The arts and mathematics have always had a close relationship. Although many people regard the arts and mathematics as distinct fields, there are several ties between them. Art is regarded as a method of expression and admiration for beauty, as well as an emotional connection. The American Mathematical Society's (AMS) Joseph Malkevitch identified various parallels between art and math.

Throughout the Renaissance, painters and mathematicians recognized one another as truth seekers. Malkevitch claims that painters like Luca Pacioli, Leonardo da Vinci, Albrecht Dürer, and M.C. Escher all employed mathematical thought to achieve their aesthetic vision. Pacioli, who taught mathematics to Leonardo da Vinci, is said to be the initiator of the double entry accounting system, among many other accomplishments. However, it is in his first textbook Summa de Arithmetica, Geometrica, proportioni et propotionalita¸ which was printed in 1494, that he explored the connection of mathematics and proportion, particularly in works of art. He also wrote the book De Divina Proportione, with beautiful illustrations of three-dimensional geometric solids and templates created by his pupil Leonardo da Vinci (Meisner). Pacioli’s main goal in writing De Divina Proportione is to reveal to artists the secret of harmonic forms.

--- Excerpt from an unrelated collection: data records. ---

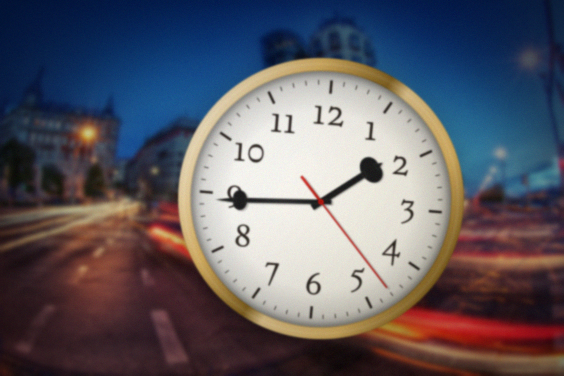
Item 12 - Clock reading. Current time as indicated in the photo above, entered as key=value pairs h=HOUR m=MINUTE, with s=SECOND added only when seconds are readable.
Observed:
h=1 m=44 s=23
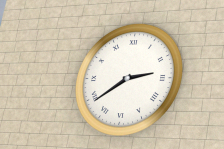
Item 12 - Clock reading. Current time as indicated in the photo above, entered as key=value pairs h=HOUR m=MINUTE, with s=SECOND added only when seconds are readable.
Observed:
h=2 m=39
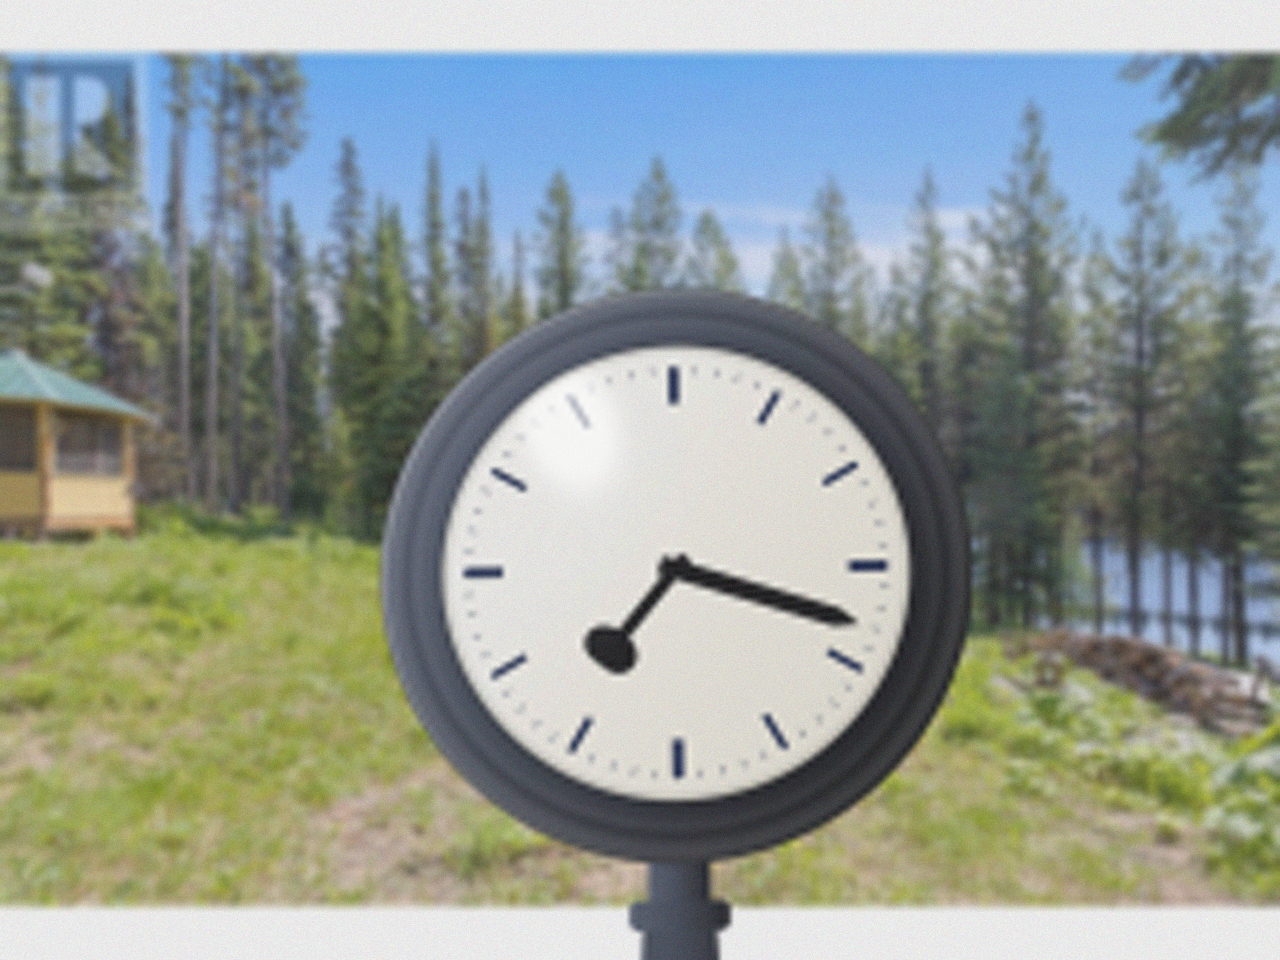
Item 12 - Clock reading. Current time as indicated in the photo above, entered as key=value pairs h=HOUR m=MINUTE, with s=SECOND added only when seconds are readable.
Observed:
h=7 m=18
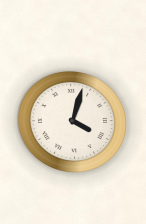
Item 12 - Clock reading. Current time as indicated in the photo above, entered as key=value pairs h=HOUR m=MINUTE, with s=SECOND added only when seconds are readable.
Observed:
h=4 m=3
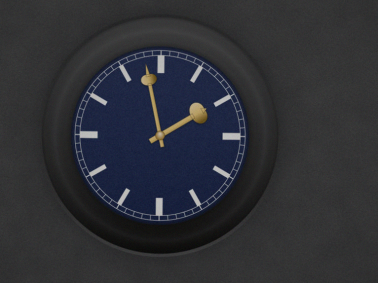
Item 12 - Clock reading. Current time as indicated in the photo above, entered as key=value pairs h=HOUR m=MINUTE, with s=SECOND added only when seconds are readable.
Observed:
h=1 m=58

Here is a translated quote from the book:

A work necessary for all the clear-sighted and inquiring human minds, in which everyone who loves to study philosophy, perspective, painting, sculpture, architecture, music and other mathematical disciplines will find a very delicate, subtle and admirable teaching and will delight in diverse questions touching on a very secret science. (Meisner)

Da Vinci incorporated the principle of Divine proportion in his works of art, particularly in his paintings “The Annunciation”, “The Last Supper”, and “Mona Lisa.” To Da Vinci and other Renaissance masters like Botticelli and Raphael, creating works of art is synonymous to accurate proportionality, a formula first recorded by Euclid in 300 B.C. As we can see, the importance of mathematics and art is very evident in Da Vinci’s work. Not only did he use the Divine Proportion extensively in his work, he also used geometry (“The Vitruvian Man.”)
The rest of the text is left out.